Background:  Persons co-infected with hepatitis C virus (HCV)/HIV are reported to have more rapid liver disease progression than those with HCV alone. We hypothesized that maintenance therapy with pegylated interferon could reduce fibrosis progression among non-responders.

Methods:  HCV/HIV-co-infected subjects, naïve/refractory to HCV treatment, were treated with pegylated interferon-α-2a 180 µg/week + weight-based ribavirin 1000 to 1200 mg once daily for 12 to 18 weeks. Early virologic response was defined as HCV RNA undetectable (<600 IU) or 2-log drop at week 12. Non-early virologic responses underwent liver biopsy and were randomized to receive pegylated interferon 180 µg alone or observation for 72 weeks. Liver biopsy obtained at start and end of therapy were blinded and read by a single pathologist; 134 subjects required to determine whether pegylated interferon maintenance produced 0.18 unit/year reduction in the rate of Metavir fibrosis progression.
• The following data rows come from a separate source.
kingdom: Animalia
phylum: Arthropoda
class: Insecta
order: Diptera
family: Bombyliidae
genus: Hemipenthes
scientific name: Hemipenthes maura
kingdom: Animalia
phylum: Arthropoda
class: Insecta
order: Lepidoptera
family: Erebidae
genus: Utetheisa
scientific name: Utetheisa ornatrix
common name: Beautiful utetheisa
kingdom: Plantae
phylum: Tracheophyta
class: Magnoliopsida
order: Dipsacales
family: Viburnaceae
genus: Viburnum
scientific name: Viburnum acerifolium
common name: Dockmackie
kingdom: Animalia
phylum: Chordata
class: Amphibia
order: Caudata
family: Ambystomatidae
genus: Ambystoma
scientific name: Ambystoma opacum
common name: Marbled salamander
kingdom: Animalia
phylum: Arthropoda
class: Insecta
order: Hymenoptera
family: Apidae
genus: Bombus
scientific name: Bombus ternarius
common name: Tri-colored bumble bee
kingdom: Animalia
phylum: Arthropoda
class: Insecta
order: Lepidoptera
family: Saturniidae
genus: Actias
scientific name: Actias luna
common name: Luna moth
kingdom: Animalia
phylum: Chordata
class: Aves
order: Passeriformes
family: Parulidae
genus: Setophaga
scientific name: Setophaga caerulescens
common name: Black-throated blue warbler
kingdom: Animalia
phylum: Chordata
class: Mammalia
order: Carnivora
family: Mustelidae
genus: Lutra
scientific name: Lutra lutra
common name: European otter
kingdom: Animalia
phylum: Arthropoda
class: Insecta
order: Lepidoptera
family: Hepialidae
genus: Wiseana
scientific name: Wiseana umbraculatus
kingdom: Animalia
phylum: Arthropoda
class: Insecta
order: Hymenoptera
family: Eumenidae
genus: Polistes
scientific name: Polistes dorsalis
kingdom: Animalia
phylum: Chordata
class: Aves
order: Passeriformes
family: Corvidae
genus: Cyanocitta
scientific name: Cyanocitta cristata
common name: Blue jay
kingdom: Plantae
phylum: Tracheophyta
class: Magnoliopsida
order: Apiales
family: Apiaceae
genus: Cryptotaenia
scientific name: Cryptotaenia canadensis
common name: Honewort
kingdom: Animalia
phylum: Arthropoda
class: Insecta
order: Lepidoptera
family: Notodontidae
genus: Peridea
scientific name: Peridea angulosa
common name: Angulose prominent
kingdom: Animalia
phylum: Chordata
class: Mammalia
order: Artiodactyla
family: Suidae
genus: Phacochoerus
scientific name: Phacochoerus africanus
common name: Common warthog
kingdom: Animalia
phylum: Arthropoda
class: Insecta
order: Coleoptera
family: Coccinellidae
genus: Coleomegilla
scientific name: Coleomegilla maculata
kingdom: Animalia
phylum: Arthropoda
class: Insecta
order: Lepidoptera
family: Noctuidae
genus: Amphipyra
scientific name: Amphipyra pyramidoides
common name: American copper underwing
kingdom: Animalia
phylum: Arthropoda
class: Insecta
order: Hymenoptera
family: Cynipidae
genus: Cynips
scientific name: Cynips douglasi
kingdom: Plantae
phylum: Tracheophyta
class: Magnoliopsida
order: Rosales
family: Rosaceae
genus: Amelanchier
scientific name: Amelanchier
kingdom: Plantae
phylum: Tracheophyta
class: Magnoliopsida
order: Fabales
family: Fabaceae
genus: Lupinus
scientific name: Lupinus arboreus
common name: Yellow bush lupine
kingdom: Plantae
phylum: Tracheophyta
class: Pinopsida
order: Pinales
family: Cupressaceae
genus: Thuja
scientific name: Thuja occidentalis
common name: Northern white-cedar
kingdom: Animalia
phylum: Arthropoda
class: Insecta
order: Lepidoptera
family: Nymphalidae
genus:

Results:  We enrolled 330 subjects, of whom 329 initiated pegylated interferon/weight-based ribavirin. Median age was 48 years; 83% male; 43% white, 37% black, non-Hispanic and 15% Hispanic; median HCV viral load was 6.6 log IU; CD4⁺ was 498 cells/mm³; 32% were interferon experienced; 74% had HIV RNA <50 copies/mL at entry. Early virologic response was observed in 55.6% (95%CI 50 to 61%; intent-to-treat analysis) of subjects; 42% achieved undetectable HCV. A strong association identified between early virologic response and gender (male >female), race (white >Hispanic >black), fibrosis (non-cirrhotic >cirrhotic), aspartate aminotransferase (AST) (lower >higher), absolute neutrophil count and hemoglobin (both higher >lower). We randomized 86 non-early virologic responders to pegylated interferon vs observation, of whom 72% were male; 71% non-white; median age was 49 years; median CD4 was 392 cells/mm³; 77% had HIV <50 copies/mL; median HCV RNA was 545,500 IU. Median entry Metavir score was 2; 28% had advanced fibrosis (F3, F4). A Safety Monitoring Committee determined that the maintenance hypotheses could not be tested due to the lack of progression with observation. Prior to early closure, 62 entries completed 72 weeks. Of the 62, 45 have paired liver biopsy (24 pegylated interferon, 21 observation). median fibrosis change was 0.0 units/year (Q1,Q3: –0.69, 0.61) with observation compared to the expected rate of 0.18 units/year. Pegylated interferon-treated subjects also had a median fibrosis score change of 0.0 (Q1,Q3: 0.0, 0.69)

Conclusions:  Pegylated interferon/weight-based ribavirin achieved higher levels of early virologic response than observed in ACTG 5071 which used lower doses of ribavirin (55.6% vs. 41%). Race appears to be an important independent factor in early virologic response. In contrast to recent reports, this randomized controlled trial failed to identify significant change in hepatic fibrosis among untreated non-early virologic responses over 72 weeks.